Hyperion XP-1 Doors Up
Via: Hyperion Motors

Because the XP-1 doesn't have the weight of batteries dragging it down, this hypercar's curb weight is closer to the lightweight, minimalistic sports cars of old than the EVs, hybrids, or quad-turbo W16 monsters of today. All told, it should weigh in under 2,275 pounds—about half a Chiron, less than a McLaren F1, and just slightly more than Gordon Murray's new, minimalist T.50 thanks, in part, to more commonplace hypercar goodies like carbon-ceramic brakes, aluminum alloy suspension components, and titanium interior accents.

That curb weight doesn't include a trunk, however, though the XP-1 does have a "storage space" that Kanfataris told me could fit a briefcase or, alternatively, two medium cheese pizzas. "We had a choice," he said, "Do we want to get 1,000 miles range? Yes. Do we want to fit a set of golf clubs as much as we want to get 1,000 miles range? The answer was no.”

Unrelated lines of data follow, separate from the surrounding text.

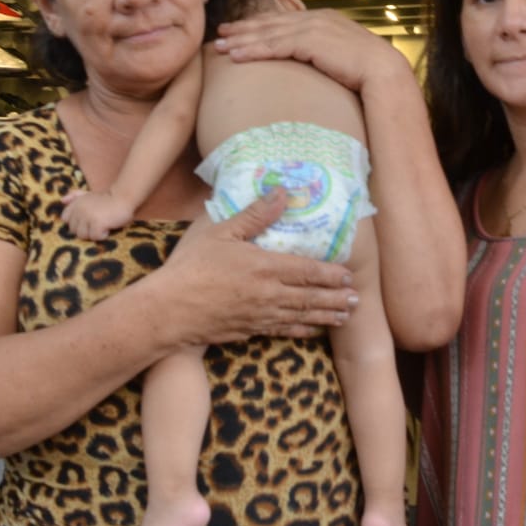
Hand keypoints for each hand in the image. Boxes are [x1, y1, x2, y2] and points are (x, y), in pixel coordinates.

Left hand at [61, 190, 136, 240]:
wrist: (124, 198)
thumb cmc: (108, 198)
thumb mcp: (89, 195)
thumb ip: (75, 196)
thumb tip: (62, 200)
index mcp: (76, 203)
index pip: (65, 218)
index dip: (76, 222)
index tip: (86, 220)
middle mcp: (79, 209)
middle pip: (74, 230)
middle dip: (86, 229)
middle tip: (97, 223)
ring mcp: (87, 216)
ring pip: (83, 236)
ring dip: (94, 234)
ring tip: (102, 225)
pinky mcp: (97, 223)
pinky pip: (95, 237)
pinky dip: (103, 235)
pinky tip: (108, 227)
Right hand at [159, 188, 359, 341]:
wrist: (167, 311)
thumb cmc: (191, 266)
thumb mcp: (220, 231)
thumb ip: (254, 215)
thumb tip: (281, 193)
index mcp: (266, 267)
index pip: (308, 270)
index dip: (331, 274)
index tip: (349, 275)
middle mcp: (270, 294)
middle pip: (311, 297)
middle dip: (337, 298)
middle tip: (357, 300)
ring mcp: (260, 316)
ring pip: (301, 316)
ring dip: (326, 316)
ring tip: (346, 317)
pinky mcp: (249, 330)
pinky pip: (282, 331)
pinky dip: (301, 331)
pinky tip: (312, 332)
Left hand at [213, 9, 405, 92]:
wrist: (384, 72)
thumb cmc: (368, 72)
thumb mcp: (342, 57)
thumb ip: (325, 55)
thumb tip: (313, 69)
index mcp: (324, 19)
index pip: (284, 21)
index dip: (259, 25)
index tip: (239, 30)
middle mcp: (316, 18)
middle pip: (271, 23)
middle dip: (243, 29)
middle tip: (219, 34)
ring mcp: (313, 27)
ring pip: (267, 33)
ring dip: (241, 40)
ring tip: (219, 46)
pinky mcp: (310, 41)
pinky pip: (274, 45)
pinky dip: (252, 50)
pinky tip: (235, 56)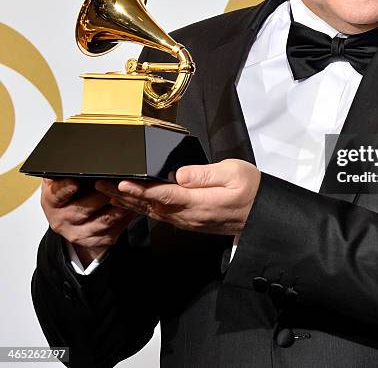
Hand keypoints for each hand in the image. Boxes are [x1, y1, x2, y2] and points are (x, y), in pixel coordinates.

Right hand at [40, 178, 138, 265]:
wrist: (70, 220)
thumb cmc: (70, 193)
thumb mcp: (62, 179)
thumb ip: (68, 169)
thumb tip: (82, 152)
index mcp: (52, 200)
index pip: (57, 194)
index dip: (67, 188)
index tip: (76, 181)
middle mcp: (62, 219)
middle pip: (84, 208)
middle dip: (103, 194)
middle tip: (117, 183)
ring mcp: (77, 233)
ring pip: (102, 221)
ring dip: (118, 208)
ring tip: (131, 195)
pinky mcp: (94, 240)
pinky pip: (112, 231)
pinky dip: (124, 220)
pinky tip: (132, 209)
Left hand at [96, 159, 260, 235]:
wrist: (260, 214)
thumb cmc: (250, 190)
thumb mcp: (234, 173)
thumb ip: (206, 174)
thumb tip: (181, 174)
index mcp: (200, 202)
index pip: (164, 195)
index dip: (141, 190)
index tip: (122, 183)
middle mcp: (190, 215)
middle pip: (151, 206)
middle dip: (124, 195)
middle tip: (101, 184)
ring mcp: (188, 221)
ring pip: (152, 212)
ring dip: (129, 203)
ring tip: (107, 192)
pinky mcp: (189, 221)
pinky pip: (160, 216)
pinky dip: (142, 208)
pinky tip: (131, 203)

The XP-1's combination of hypercar power and sustainable efficiency isn’t the full story for Kafantaris or Hyperion—it merely serves as an introduction to a longterm plan of reworking the entire world’s conception of energy storage, automotive design, and even the aerospace industry. Just thinking up a plan so all-encompassing requires a certain amount of audacity, but beginning with a radically advanced hydrogen-powered hypercar built specifically to change hearts and minds certainly seems like a solid first step.